Qualora la cessazione del rapporto sia intervenuta durante la procedura concorsuale, invece, i 12 mesi decorrono dalla data di licenziamento o dimissioni del lavoratore.

 

Questione 4

In caso di fallimento del datore di lavoro, il rapporto di lavoro si risolve?

Il fallimento del datore di lavoro non comporta di per sé la risoluzione del rapporto di lavoro. In particolare, ai sensi dell’art. 2119 c.c., il fallimento dell’imprenditore (o la liquidazione coatta amministrativa dell’azienda) non costituisce giusta causa di licenziamento. Tuttavia, frequentemente il fallimento del datore di lavoro comporta una impossibilità di fatto della prosecuzione del rapporto di lavoro, tanto è vero che esso può costituire giustificato motivo oggettivo di licenziamento. In quest’ottica deve essere letto l’art. 3 della L. 223/91 ai sensi del quale, qualora non sia possibile la continuazione, nemmeno in parte, dell’attività, è possibile la collocazione in mobilità o la apertura di una procedura di licenziamento collettivo per i lavoratori dipendenti dell’azienda dichiarata fallita. In buona sostanza, qualora a seguito del fallimento del datore di lavoro, l’attività aziendale non prosegua, il lavoratore potrà essere licenziato per giustificato motivo oggettivo con diritto alla corresponsione dell’indennità sostitutiva del preavviso.

 

Questione 5

In caso di fallimento del datore di lavoro, il lavoratore come può tutelare i propri diritti?

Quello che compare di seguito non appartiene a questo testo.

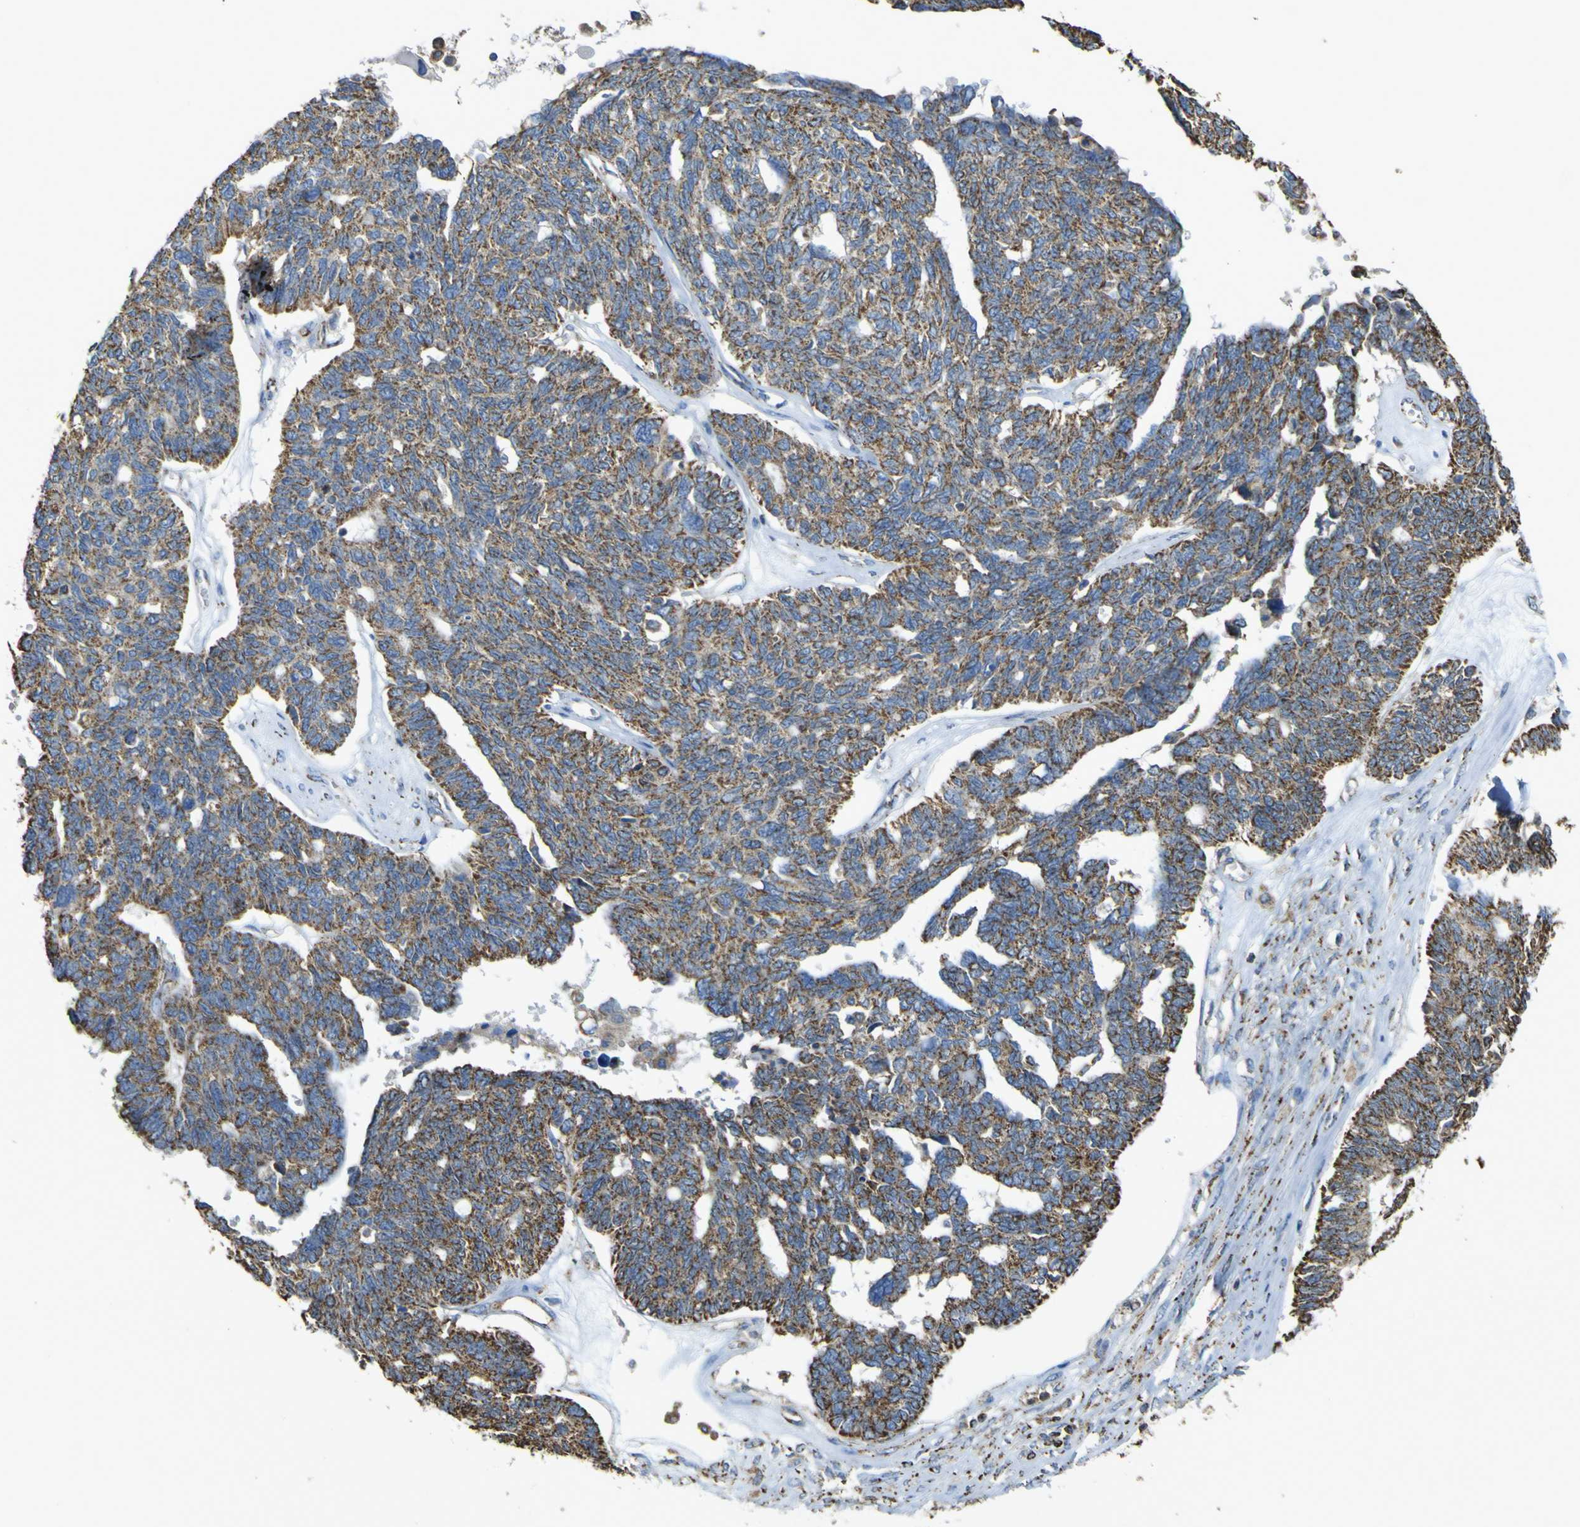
{"staining": {"intensity": "moderate", "quantity": ">75%", "location": "cytoplasmic/membranous"}, "tissue": "ovarian cancer", "cell_type": "Tumor cells", "image_type": "cancer", "snomed": [{"axis": "morphology", "description": "Cystadenocarcinoma, serous, NOS"}, {"axis": "topography", "description": "Ovary"}], "caption": "A brown stain shows moderate cytoplasmic/membranous expression of a protein in ovarian cancer (serous cystadenocarcinoma) tumor cells.", "gene": "ACSL3", "patient": {"sex": "female", "age": 79}}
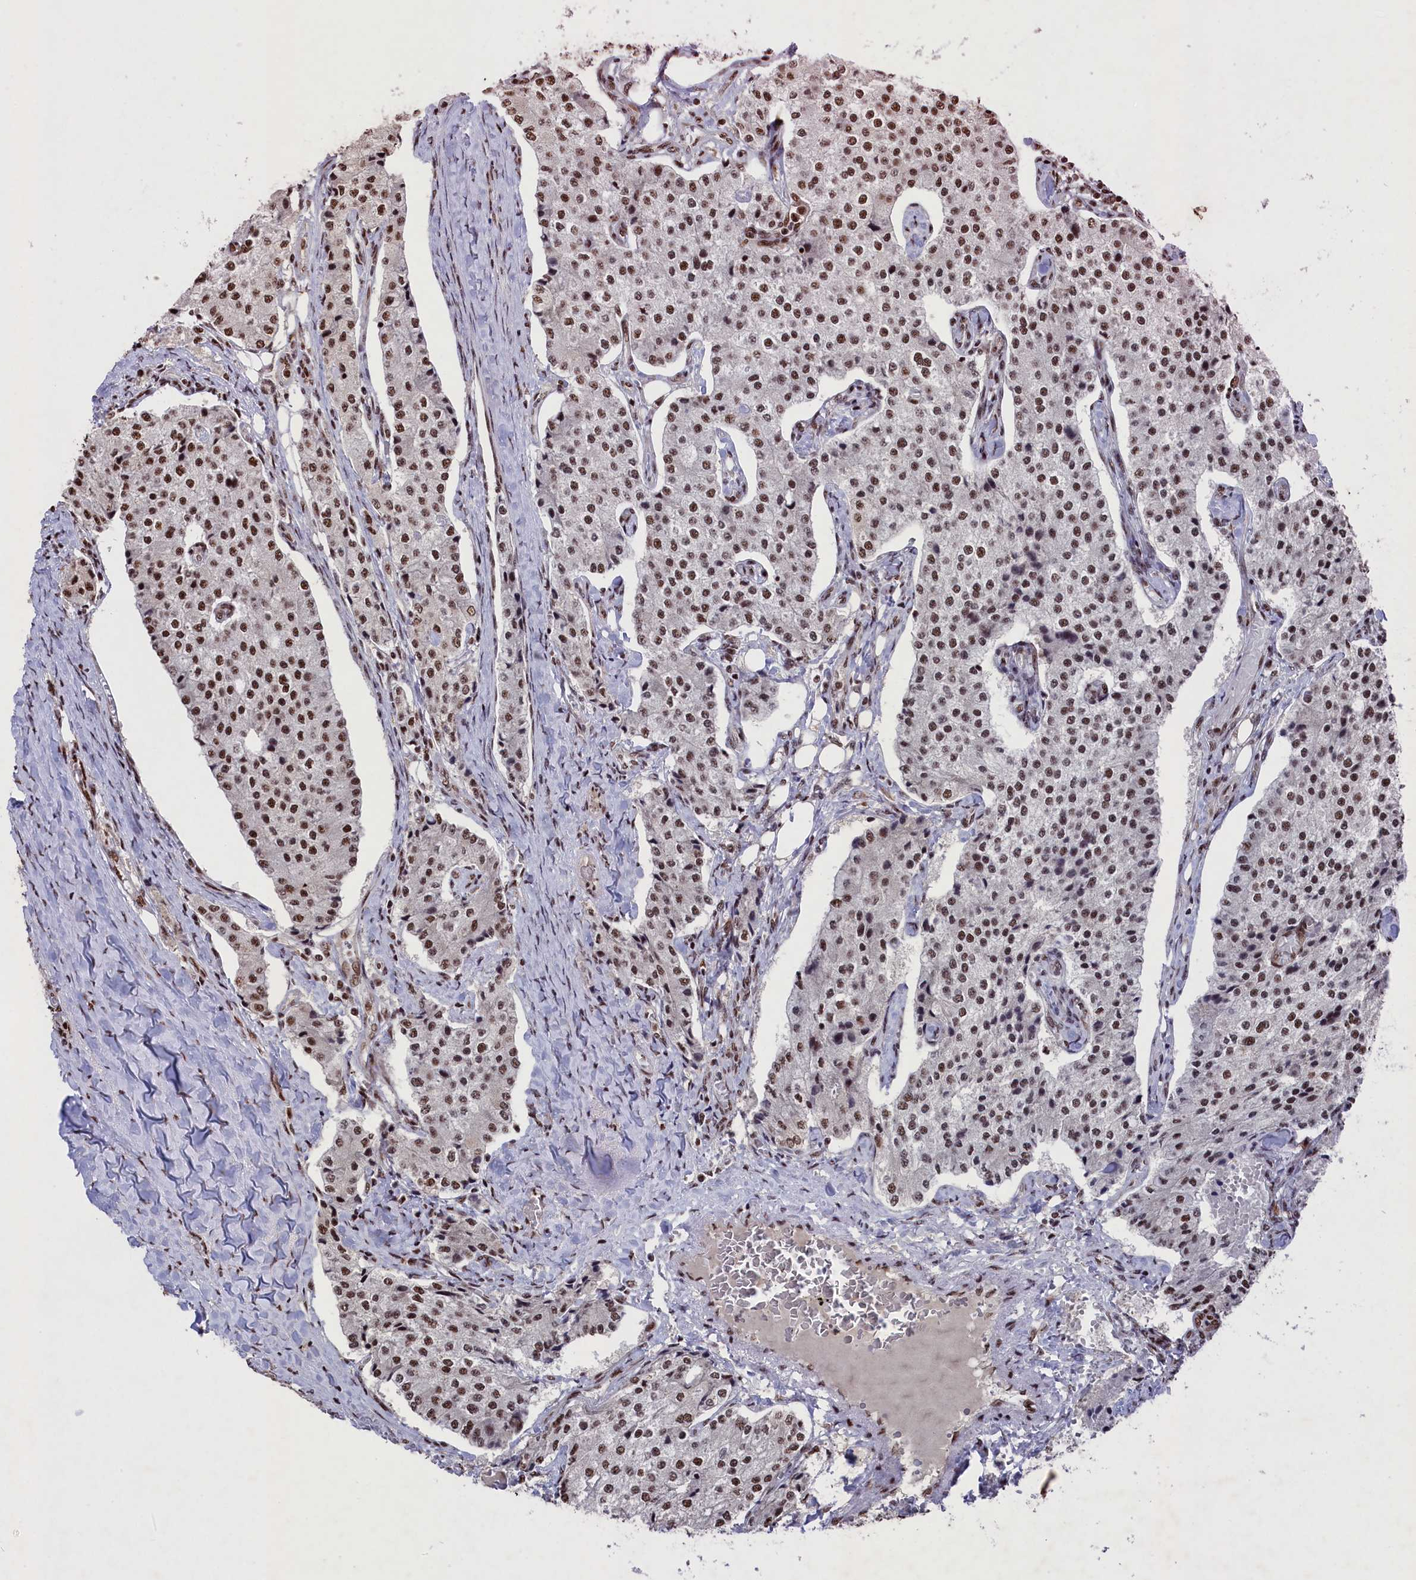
{"staining": {"intensity": "strong", "quantity": ">75%", "location": "nuclear"}, "tissue": "carcinoid", "cell_type": "Tumor cells", "image_type": "cancer", "snomed": [{"axis": "morphology", "description": "Carcinoid, malignant, NOS"}, {"axis": "topography", "description": "Colon"}], "caption": "Carcinoid stained with DAB immunohistochemistry (IHC) demonstrates high levels of strong nuclear staining in approximately >75% of tumor cells. (DAB (3,3'-diaminobenzidine) = brown stain, brightfield microscopy at high magnification).", "gene": "PRPF31", "patient": {"sex": "female", "age": 52}}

Quando un datore di lavoro fallisce, frequentemente i suoi dipendenti si trovano ad essere creditori di una o più retribuzioni non corrisposte nonché, in caso di risoluzione del rapporto, delle spettanze di fine rapporto. In questa ipotesi, il primo passo che il lavoratore creditore deve compiere per salvaguardare i propri diritti è la presentazione al giudice fallimentare di un ricorso per l’ammissione al passivo ai sensi dell’art. 93 Legge Fallimentare. Con tale atto, il lavoratore rivendica tutti i crediti vantati nei confronti del fallito e il giudice fallimentare decide sulla sussistenza e sull’ammontare degli stessi (l’insieme delle domande di ammissione al passivo andrà a formare lo stato passivo del fallimento). Ovviamente, non tutti i crediti godono di uguale tutela, in particolare sono distinguibili essenzialmente due categorie di crediti: quelli muniti di privilegio e quelli non muniti di privilegio (chirografari). I crediti nascenti dal rapporto di lavoro appartengono alla prima categoria e, dunque, sono privilegiati rispetto ad altri. Durante la procedura fallimentare, accanto allo stato passivo, si andrà a formare (se possibile) uno stato attivo del fallimento (dato, essenzialmente, dalla vendita dei beni mobili e immobili di proprietà dell’impresa dichiarata fallita). Al termine delle operazioni succintamente spiegate il giudice fallimentare procede alla distribuzione delle somme ricavate dalla liquidazione dell’attivo. In buona sostanza, il ricavato del fallimento viene suddiviso fra i vari creditori con il seguente ordine:

1) pagamento delle spese, comprese quelle anticipate dall’erario, e dei debiti contratti per l’amministrazione del fallimento e per la continuazione dell’esercizio dell’impresa (se è stata autorizzata);

2) pagamento dei crediti ammessi con privilegio;

3) pagamento dei creditori chirografari in proporzione dell’ammontare dei loro crediti. E’ possibile, dunque, che il lavoratore venga interamente soddisfatto dei suoi crediti; tuttavia, spesso accade che egli lo sia solo parzialmente. In quest’ultimo caso, il lavoratore potrà presentare domanda, nei limiti già indicati, al Fondo di Garanzia istituito presso l’inps.